* EXCERTO DO RELATO *
☆ ☆ ☆ ☆
Já não sinto desespero

Comecei a beber aos treze anos. Fazia-o para me descontrair e conseguir sociabilizar, pois era muito tímido e envergonhado, com uma autoestima baixíssima. O álcool fazia milagres – com uns copos começava a sentir-me confiante e integrado. Mal sabia que estava a cair numa armadilha ardilosa.

Com o passar dos tempos, o consumo intensificou-se de tal modo que deixei de fazer fosse o que fosse e caí numa profunda depressão. Olhava-me ao espelho e odiava o que via. Marcava na agenda as datas em que ia apanhar bebedeiras de “caixão à cova”. E, por mais que uma vez, fui parar às urgências do hospital em coma alcoólico. Entretanto, passei por três internamentos, um antes dos trinta e dois recentemente, já na casa dos cinquenta anos.
☆ ☆ ☆ ☆
* DADOS FORNECIDOS *
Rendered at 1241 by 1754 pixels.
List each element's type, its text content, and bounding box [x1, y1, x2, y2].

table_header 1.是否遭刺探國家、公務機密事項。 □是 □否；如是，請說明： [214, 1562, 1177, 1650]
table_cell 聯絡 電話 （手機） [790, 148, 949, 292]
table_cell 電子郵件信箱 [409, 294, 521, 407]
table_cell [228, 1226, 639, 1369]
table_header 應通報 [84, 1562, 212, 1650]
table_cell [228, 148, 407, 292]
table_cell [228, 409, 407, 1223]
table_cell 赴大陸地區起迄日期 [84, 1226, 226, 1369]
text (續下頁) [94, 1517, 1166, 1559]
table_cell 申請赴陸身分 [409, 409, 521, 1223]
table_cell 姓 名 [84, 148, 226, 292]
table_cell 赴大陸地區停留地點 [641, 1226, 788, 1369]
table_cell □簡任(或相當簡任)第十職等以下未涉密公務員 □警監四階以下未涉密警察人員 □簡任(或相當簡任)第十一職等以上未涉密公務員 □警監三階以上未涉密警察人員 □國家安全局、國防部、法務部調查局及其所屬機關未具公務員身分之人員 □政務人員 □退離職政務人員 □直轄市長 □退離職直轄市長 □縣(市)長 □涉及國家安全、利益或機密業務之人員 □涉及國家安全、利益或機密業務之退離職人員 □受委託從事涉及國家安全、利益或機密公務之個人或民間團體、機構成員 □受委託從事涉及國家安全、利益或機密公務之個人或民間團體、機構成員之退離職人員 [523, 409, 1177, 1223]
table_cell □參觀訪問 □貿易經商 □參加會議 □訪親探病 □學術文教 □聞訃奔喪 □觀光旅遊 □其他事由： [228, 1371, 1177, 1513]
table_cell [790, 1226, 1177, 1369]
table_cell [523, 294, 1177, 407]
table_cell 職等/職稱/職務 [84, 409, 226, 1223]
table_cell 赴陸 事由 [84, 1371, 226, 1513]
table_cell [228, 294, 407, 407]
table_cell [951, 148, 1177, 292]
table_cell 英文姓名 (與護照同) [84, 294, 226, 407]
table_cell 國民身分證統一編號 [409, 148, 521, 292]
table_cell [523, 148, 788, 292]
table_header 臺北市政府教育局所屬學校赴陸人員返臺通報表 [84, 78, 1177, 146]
☆ ☆ ☆ ☆
* PERGUNTAS A RESPONDER *
(a) No relato sobre o álcool, com que idade começou o consumo de bebida?
(b) Escreve a continuação do relato sobre a dependência do álcool, a partir da última frase.
Os dados não fazem falta aqui.

* RESPOSTAS *
(a) Aos treze anos.

(b)
Não conseguia aceitar a vida que tinha, nem quem eu era. Fizera da vida uma tragédia. O casamento desfez-se, perdi a minha filha e endividei-me ao ponto de não ter o que comer. O fundo do poço aconteceu em 2020. Nessa altura, impotente perante o álcool, aceitei que a minha vida se tornara ingovernável e pedi ajuda aos meus pais, que me ajudaram a negociar um plano de pagamento das dívidas nos próximos oito anos e a viver com a dignidade possível. Voltei ao meu trabalho e decidi não mais beber – pelo menos em excesso. Consultei um psiquiatra, que me tem seguido regularmente, e a médica de família encaminhou-me para um psicólogo, com quem também tenho consultas regulares. Mas sentia que faltava qualquer coisa – aquilo que precisamente Alcoólicos Anónimos (AA) me proporcionou – uma comunidade de homens e mulheres com o propósito comum de resolver os seus problemas com o álcool. Uma Comunidade de autoajuda onde existe sempre um companheiro, ou companheira, disposto(a) a ouvir-me e a ajudar-me, quando tudo o mais falha.

Só por hoje, vivo o dia-a-dia com escassos recursos materiais, mas já não sinto desespero pois, junto dos membros de AA, consegui encontrar um sentido para a minha vida.